Similar claims were pushed on heavily pro-Trump Newsmax and Sinclair stations and were shared on Twitter by Texas Attorney General Ken Paxton, pro-Trump attorney Lin Wood and longtime Trump supporter Pastor Mark Burns, whose tweet was "liked" by Eric Trump.

Though some Trump supporters based their frivolous claims on photos that spread across social media, the Washington Times story appears to be at the center of many of these allegations. The conservative newspaper claimed that XRVision "used its software to do facial recognition of protesters and matched two Philadelphia Antifa members to two men inside the Senate." The report claimed that one of the men "has a tattoo that indicates he is a Stalinist sympathizer" and the other "is someone who shows up at climate and Black Lives Matter protests in the West."

The company strongly denied the report and demanded a retraction and apology.

"XRVision views the Washington Times publication as outright false, misleading, and defamatory," the company said in a statement. "Our attorney has contacted the Washington Times and has instructed them to 'Cease and Desist' from any claims regarding the sourcing of XRVision analytics, retract their current claims, and publish an apology."

"We concluded that two of the individuals (Jason Tankersley and Matthew Heimbach) were affiliated with the Maryland Skinheads and the National Socialist Movements," the statement said. "These two are known Nazi organizations; they are not Antifa. The third individual identified (Jake Angeli) is an actor with some QAnon promotion history. Again, no Antifa identification was made for him either."

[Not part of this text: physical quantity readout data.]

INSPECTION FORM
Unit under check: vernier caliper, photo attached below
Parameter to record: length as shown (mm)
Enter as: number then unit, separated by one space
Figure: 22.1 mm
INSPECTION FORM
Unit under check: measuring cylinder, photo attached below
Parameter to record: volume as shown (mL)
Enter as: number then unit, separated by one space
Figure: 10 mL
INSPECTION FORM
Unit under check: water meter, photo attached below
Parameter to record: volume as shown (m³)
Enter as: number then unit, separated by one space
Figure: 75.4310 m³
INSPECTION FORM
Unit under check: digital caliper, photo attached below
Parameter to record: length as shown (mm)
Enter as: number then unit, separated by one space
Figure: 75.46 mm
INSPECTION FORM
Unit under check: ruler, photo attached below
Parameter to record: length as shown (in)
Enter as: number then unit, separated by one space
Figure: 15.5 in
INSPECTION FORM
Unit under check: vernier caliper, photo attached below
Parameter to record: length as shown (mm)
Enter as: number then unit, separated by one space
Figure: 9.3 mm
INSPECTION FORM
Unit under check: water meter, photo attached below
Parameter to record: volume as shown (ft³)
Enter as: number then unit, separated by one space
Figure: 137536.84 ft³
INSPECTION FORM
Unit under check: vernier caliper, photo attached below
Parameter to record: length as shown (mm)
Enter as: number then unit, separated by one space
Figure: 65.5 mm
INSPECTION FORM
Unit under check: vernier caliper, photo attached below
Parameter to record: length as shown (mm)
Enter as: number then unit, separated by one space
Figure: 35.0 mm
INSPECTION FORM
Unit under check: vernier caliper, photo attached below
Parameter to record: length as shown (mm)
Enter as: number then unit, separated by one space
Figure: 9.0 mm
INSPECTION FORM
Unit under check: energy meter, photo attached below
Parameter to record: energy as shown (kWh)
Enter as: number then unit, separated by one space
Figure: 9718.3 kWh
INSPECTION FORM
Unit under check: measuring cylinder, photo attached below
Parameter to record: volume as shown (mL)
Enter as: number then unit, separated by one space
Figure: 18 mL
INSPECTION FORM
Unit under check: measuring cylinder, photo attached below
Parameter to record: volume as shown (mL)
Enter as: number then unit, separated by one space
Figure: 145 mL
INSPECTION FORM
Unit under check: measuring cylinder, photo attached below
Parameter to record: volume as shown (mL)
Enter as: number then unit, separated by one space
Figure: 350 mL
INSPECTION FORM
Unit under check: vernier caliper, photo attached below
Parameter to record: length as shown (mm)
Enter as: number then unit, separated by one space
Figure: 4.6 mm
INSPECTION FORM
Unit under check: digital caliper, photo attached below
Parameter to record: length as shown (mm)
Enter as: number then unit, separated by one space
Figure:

Fact-checkers at The New York Times, Politifact and Snopes all confirmed that there was "no evidence of anyone but a mob of Trump supporters" involved in the melee. Many of them had openly plotted for weeks on social media, posed for photos during the siege and posted messages on conservative social media sites Gab and Parler as they tried to "hunt down" Vice President Mike Pence at the Capitol.

Angeli, better known in MAGA world as "Q Shaman," is a prominent figure in QAnon circles. He was seen in countless photos and videos wearing a horned and furry bison costume that he has worn to many other pro-Trump events. At one point, he was seen standing on the dais in the Senate chamber.

People in QAnon garb were also seen chasing and confronting Capitol Police officers.

Heimbach is a prominent white nationalist who helped promote the deadly Charlottesville protest in 2017 and was jailed for shoving a protester at a Trump rally.

Other rioters included Tim Gionet, better known online as Baked Alaska, a far-right live streamer who frequently interviews white nationalists.

Another person identified in the riot is Derrick Evans, who live-streamed himself inside the Capitol. Evans is a newly-elected member of the West Virginia state legislature.

The man seen in viral photos ransacking House Speaker Nancy Pelosi's office and stealing her mail identified himself as Richard "Bigo" Barnett, and bragged to reporters about the incident.

The FBI issued a statement on Wednesday asking the public for help identifying other rioters.

"The FBI is seeking information that will assist in identifying individuals who are actively instigating violence in Washington, DC," the bureau said on its website. "The FBI is accepting tips and digital media depicting rioting and violence in the U.S. Capitol Building and surrounding area in Washington, DC, on January 6, 2021."

People can submit photos or images to fbi.gov/USCapitol and report any relevant information to 1-800-CALL-FBI or tips.fbi.gov.